Deisy Francis Mexidor
• UM show da televisão destapou a caixa de Pandora. No país mais rico do mundo há pobreza. E extrema. Os tent-cities ou cidades de barracas põem a descoberto o rosto oculto do sistema e erguem-se como triste símbolo de tempos de recessão e crise nos Estados Unidos.
O jornal mexicano El Universal assim o reflete: "Até há pouco, eram trabalhadores da classe média que moravam em casas com jardim, mas a recessão está empurrando milhares de famílias nos EUA ao inimaginável: viver em barracas, sótãos ou motéis rurais baratos".
"Em Sacramento, capital do estado da Califórnia e uma das zonas do país onde a crise imobiliária bateu com mais força, um acampamento para gente sem teto alberga já centenas de pessoas e cresce a um ritmo de uns 50 residentes diários", enfatizou outro jornal.
Entretanto, o The New York Times indicou: "Acampamentos de pobres e pessoas sem teto sempre fizeram parte das paisagens de megacidades, como Nova Iorque e Los Ángeles, mas atualmente aumentam a população e tornam-se comuns também em cidades menores.

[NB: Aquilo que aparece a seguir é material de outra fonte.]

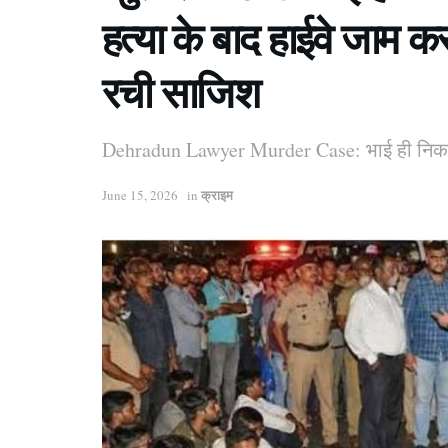
हत्या के बाद हाईवे जाम 
रची साजिश
Dehradun Lawyer Murder Case: भाई ही निकला 
क्राइम
June 15, 2026
in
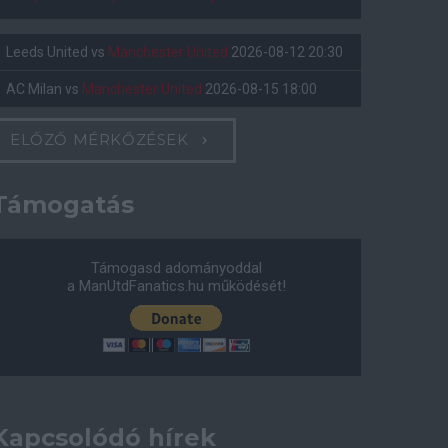
Leeds United
vs
Manchester United
2026-08-12 20:30
AC Milan
vs
Manchester United
2026-08-15 18:00
ELŐZŐ MÉRKŐZÉSEK
Támogatás
Támogasd adományoddal
a ManUtdFanatics.hu működését!
Kapcsolódó hírek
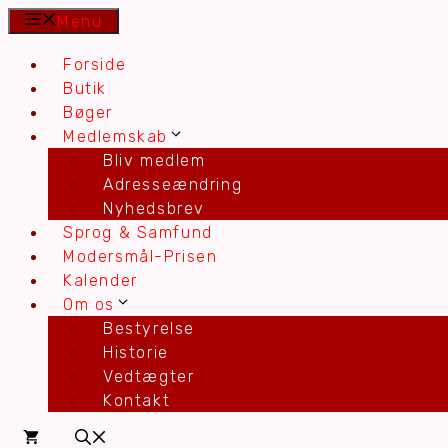
Hop
Menu
til
Forside
indhold
Butik
Bøger
Medlemskab
Bliv medlem
Adresseændring
Nyhedsbrev
Sprog & Samfund
Modersmål-Prisen
Kalender
Om os
Bestyrelse
Historie
Vedtægter
Kontakt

Seatle, Sacramento, Saint Petersburg, Nashville e Olimpia reproduzem essa realidade ao longo do país, mas é na localidade de Fresno, Califórnia, onde o fenômeno aumentou de proporção com maior rapidez nos últimos tempos".
Para Joel John Roberts, diretor de Path Partners, uma organização que ajuda desempregados, a situação é terrível. "Hoje, você vê um terreno livre e, na manhã seguinte, encontra centenas de famílias instaladas em barracas", assegurou.

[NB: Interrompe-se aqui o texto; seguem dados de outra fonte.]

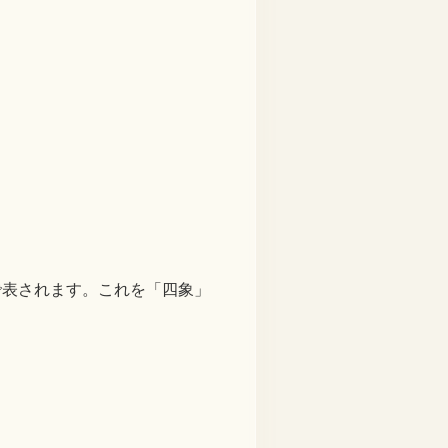
で表されます。これを「四象」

Imagens tão difundidas como estas não eram vistas nos Estados Unidos desde a Grande Depressão de 1929, quando a crise revelou as misérias do império. Hoje, a história se repete. A debacle não caiu apenas acima dos executivos de Wall Street. O despejo, a crise hipotecária e o esgotamento das poupanças afeta milhões de lares norte-americanos e, na atual conjuntura, a gente que perdeu tudo faz o possível para colocar, ao menos, um teto acima de sua cabeça.
GRANDE SUL NO IMENSO NORTE
O Escritório Orçamentário do Congresso dos EUA admitiu que 28 milhões de norte-americanos estão usando os tíquetes-refeições porque não têm comida.
Ao mesmo tempo, um estudo do grupo National Coalition for Homeless (NCH) notificou que aproximadamente 3,5 milhões de estadunidenses experimentarão situações de indigência ao menos uma vez por ano numa dúzia de estados da União, tendência que, segundo a própria análise, vai se manter enquanto durar a recessão econômica.
Uma pesquisa do Centro Nacional para Famílias sem Lar, revelou por sua parte que ao redor de 1,5 milhão de crianças nos Estados Unidos, um em cada 50, carece de moradia, 42% delas, menores de seis anos. "Estes números crescerão à medida que as execuções de (embargos) casas continuem aumentando", disse Ellen Bassuk, sua presidenta, num comunicado.
A NCH instou a administração Obama a implementar um programa financeiro de quase US$10 bilhões para reforçar a rede de reabilitação social; contudo, o cenário é cada vez mais dramático, pois, ao complexo panorama social, se acrescentam também os novos pobres.
Jennifer Thompson, é testemunha. Até há pouco, esta mulher, de 45 anos, casada e com três filhos, vivia sem grandes sobressaltos, porém perdeu seu posto na sucursal da General Motors na Califórnia e então, tudo foi por água abaixo. Ela, que trabalhava na administração, na área que autoriza os cortes de pessoal, foi demitida. Atualmente, mora numa barraca.
Renee Hadley, 38 anos, residia em Seattle e, do dia para a noite, seu castelo sumiu. "Neste local não há nem água corrente nem eletricidade nem banheiros e os trens passam perto daqui, há um barulho ensurdecedor", contou sobre o que padece na barraca que levantou em Sacramento.
Para ela, os programas estatais apenas conseguem colocar "um band-aid em tudo" e se pergunta, em meio à angústia, "por que não nos dão emprego ou casa com um aluguel moderado? Os 90% dos que estamos nesta situação não queremos viver aqui. Isto começa na verdade a meter medo", comentou à AFP.
O prefeito de Sacramento, Kevin Johnson, reconheceu recentemente que, durante anos, tentaram "meter os sem-teto embaixo do tapete", mas "agora o problema é maior".
Talvez o pior ainda não aconteceu. O desemprego não se detém, cresce a ritmo acelerado e os planos de resgate do presidente Barack Obama — que pede tranquilidade e confiança em meio ao desespero de muitos — são como compressas de água morna para um doente grave. Será que o sonho americano sumiu? Enquanto isso, dorme numa barraca.